#### [YOUR INSTRUCTIONS]
Give back the full data, retyped precisely.

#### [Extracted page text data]
====================

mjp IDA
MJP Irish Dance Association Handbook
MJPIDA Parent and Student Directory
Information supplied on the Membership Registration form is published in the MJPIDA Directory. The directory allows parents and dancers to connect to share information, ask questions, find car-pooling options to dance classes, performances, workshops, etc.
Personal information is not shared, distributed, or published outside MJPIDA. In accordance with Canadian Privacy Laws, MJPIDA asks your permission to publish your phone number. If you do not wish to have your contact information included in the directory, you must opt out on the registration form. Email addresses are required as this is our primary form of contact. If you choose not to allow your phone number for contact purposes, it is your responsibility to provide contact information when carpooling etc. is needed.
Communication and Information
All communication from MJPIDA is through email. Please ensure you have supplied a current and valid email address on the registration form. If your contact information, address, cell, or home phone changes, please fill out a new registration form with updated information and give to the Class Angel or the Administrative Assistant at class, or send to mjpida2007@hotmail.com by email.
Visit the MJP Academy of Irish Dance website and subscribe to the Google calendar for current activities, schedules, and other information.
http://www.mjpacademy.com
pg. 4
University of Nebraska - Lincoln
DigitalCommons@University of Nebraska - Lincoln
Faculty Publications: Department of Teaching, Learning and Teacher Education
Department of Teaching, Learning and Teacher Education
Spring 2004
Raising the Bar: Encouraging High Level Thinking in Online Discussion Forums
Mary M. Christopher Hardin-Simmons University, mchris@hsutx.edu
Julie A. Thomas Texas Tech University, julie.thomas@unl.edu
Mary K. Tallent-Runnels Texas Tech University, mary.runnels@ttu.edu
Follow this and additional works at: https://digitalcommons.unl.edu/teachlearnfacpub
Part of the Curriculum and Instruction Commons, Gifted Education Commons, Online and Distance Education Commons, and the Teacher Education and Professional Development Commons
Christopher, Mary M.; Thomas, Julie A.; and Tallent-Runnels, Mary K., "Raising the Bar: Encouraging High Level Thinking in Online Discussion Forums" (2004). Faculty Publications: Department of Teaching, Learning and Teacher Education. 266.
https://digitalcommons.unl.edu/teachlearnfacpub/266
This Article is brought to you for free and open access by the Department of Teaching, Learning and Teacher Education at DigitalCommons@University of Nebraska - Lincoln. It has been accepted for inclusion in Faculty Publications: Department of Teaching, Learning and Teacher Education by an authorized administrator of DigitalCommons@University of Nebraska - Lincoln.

====================

#### [RESPONSE AREA]
mjp IDA
MJP Irish Dance Association Handbook
MJPIDA Parent and Student Directory
Information supplied on the Membership Registration form is published in the MJPIDA Directory. The directory allows parents and dancers to connect to share information, ask questions, find car-pooling options to dance classes, performances, workshops, etc.
Personal information is not shared, distributed, or published outside MJPIDA. In accordance with Canadian Privacy Laws, MJPIDA asks your permission to publish your phone number. If you do not wish to have your contact information included in the directory, you must opt out on the registration form. Email addresses are required as this is our primary form of contact. If you choose not to allow your phone number for contact purposes, it is your responsibility to provide contact information when carpooling etc. is needed.
Communication and Information
All communication from MJPIDA is through email. Please ensure you have supplied a current and valid email address on the registration form. If your contact information, address, cell, or home phone changes, please fill out a new registration form with updated information and give to the Class Angel or the Administrative Assistant at class, or send to mjpida2007@hotmail.com by email.
Visit the MJP Academy of Irish Dance website and subscribe to the Google calendar for current activities, schedules, and other information.
http://www.mjpacademy.com
pg. 4
University of Nebraska - Lincoln
DigitalCommons@University of Nebraska - Lincoln
Faculty Publications: Department of Teaching, Learning and Teacher Education
Department of Teaching, Learning and Teacher Education
Spring 2004
Raising the Bar: Encouraging High Level Thinking in Online Discussion Forums
Mary M. Christopher Hardin-Simmons University, mchris@hsutx.edu
Julie A. Thomas Texas Tech University, julie.thomas@unl.edu
Mary K. Tallent-Runnels Texas Tech University, mary.runnels@ttu.edu
Follow this and additional works at: https://digitalcommons.unl.edu/teachlearnfacpub
Part of the Curriculum and Instruction Commons, Gifted Education Commons, Online and Distance Education Commons, and the Teacher Education and Professional Development Commons
Christopher, Mary M.; Thomas, Julie A.; and Tallent-Runnels, Mary K., "Raising the Bar: Encouraging High Level Thinking in Online Discussion Forums" (2004). Faculty Publications: Department of Teaching, Learning and Teacher Education. 266.
https://digitalcommons.unl.edu/teachlearnfacpub/266
This Article is brought to you for free and open access by the Department of Teaching, Learning and Teacher Education at DigitalCommons@University of Nebraska - Lincoln. It has been accepted for inclusion in Faculty Publications: Department of Teaching, Learning and Teacher Education by an authorized administrator of DigitalCommons@University of Nebraska - Lincoln.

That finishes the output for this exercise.